# Problem set
- 1) Repeat word for word the part of the passage on twentieth-century mapping that opens with the words containing "Twentieth Century: Changing" and closes with "the second half.".
- 2) Answer these questions using the passage on twentieth-century mapping below:
(a) At what scale was the International Map of the World formalized?
(b) Which science was the first to be improved by space imaging?
(c) Through what instrument were overlapping vertical aerial photographs viewed to give a three-dimensional view of Earth?

[[ Document extract open ]]

Twentieth Century: Changing Technologies
These advances continued and accelerated in the twentieth century through such developments as the airplane and photography in the first half of the century; and space probes and more exotic imaging in the second half.
Controlled Flight
Although balloons were used earlier, it was only after the development of controlled flight, through the airplane in the first decades of the twentieth century, combined with viable photography, that the new science of photogrammetry could be realized. Overlapping vertical aerial photographs could be taken at regular intervals, which, when viewed through a stereoscope, give a remarkably accurate three-dimensional view of Earth. This greatly facilitated geodetic and contour mapping, which gradually displaced other, less quantitative methods of relief representation. As photogrammetry progressed it provided a basis for mapping that was more accurate than was possible previously, and could be accomplished in much less time. It was also possible to map areas without the necessity of field work except perhaps, when feasible, for checking. Such mapping required a big capital investment, so that it became a largely national enterprise, with richer countries sometimes undertaking aerial surveys for poorer ones.
Space
In the second half of the twentieth century (partly as a result of German advances in rocketry in the first half), as well as indigenous programs in those countries, Russia and the United States became the protagonists in a “space race.” But it was the more peaceful applications that advanced cartography particularly. The first science to be improved was meteorology, as weather maps produced on a daily, or an even shorter time frame, revealed patterns that had not previously been appreciated, as well as facilitating weather forecasting on a regular basis. But soon other distributions, such as land use, were imaged and monitored. This was made possible by the Landsat program of the United States, whose low-resolution imagery was made available to all countries. Remarkable Russian contributions included the first images of the previously unobserved side of the Moon. Soon the United States landed humans on this body, from which images of the whole of planet Earth were made. A great many different parts of the electromagnetic spectrum were utilized in space imaging: color, color infrared, ultraviolet, microwave, radar, and so forth, which either singly or in combination revealed remarkable patterns on Earth, and on extraterrestrial bodies. Other countries such as France concentrated on space imaging of smaller areas of Earth with higher resolution. The new science was designated “remote sensing” of the environment.
Topographical and Geological Mapping
From the earliest years of the twentieth century there had been a desire to have uniform map coverage of the globe. This was proposed by Albrecht Penck (1858-1945), and it became formalized as the International Map of the World (IMW) on the scale of 1:1,000,000 (one unit of the map equals one million units on the Earth). Although supervised by the League of Nations and (partly because some countries failed to cooperate) later by the United Nations, the project was never completed. However, during World War II such coverage was compiled as the World Aeronautical Chart (WAC), and the two projects combined under the supervision of the United Nations.

[[ Document extract closed ]]
[[ Data under study open ]]

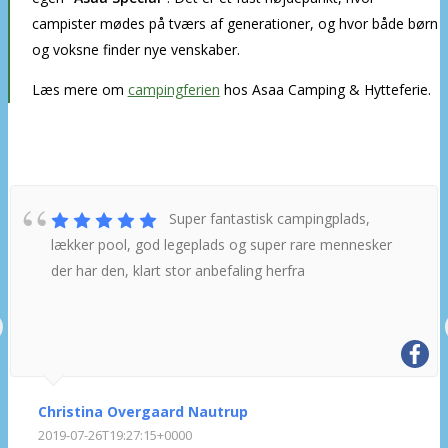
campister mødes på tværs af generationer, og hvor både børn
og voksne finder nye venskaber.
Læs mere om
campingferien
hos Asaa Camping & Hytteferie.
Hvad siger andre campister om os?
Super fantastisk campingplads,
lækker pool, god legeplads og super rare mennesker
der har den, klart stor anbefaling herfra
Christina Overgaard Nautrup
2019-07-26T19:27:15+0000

[[ Data under study closed ]]
[[ Data under study open ]]

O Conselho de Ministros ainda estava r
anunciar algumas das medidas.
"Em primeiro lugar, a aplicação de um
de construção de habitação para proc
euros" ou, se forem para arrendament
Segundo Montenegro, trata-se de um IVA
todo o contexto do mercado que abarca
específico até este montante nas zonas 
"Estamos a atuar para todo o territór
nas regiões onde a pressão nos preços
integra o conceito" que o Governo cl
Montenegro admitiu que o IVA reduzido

[[ Data under study closed ]]

# Answers to the tasks
- 1)
Twentieth Century: Changing Technologies
These advances continued and accelerated in the twentieth century through such developments as the airplane and photography in the first half of the century; and space probes and more exotic imaging in the second half.

- 2)
(a) 1:1,000,000
(b) Meteorology
(c) A stereoscope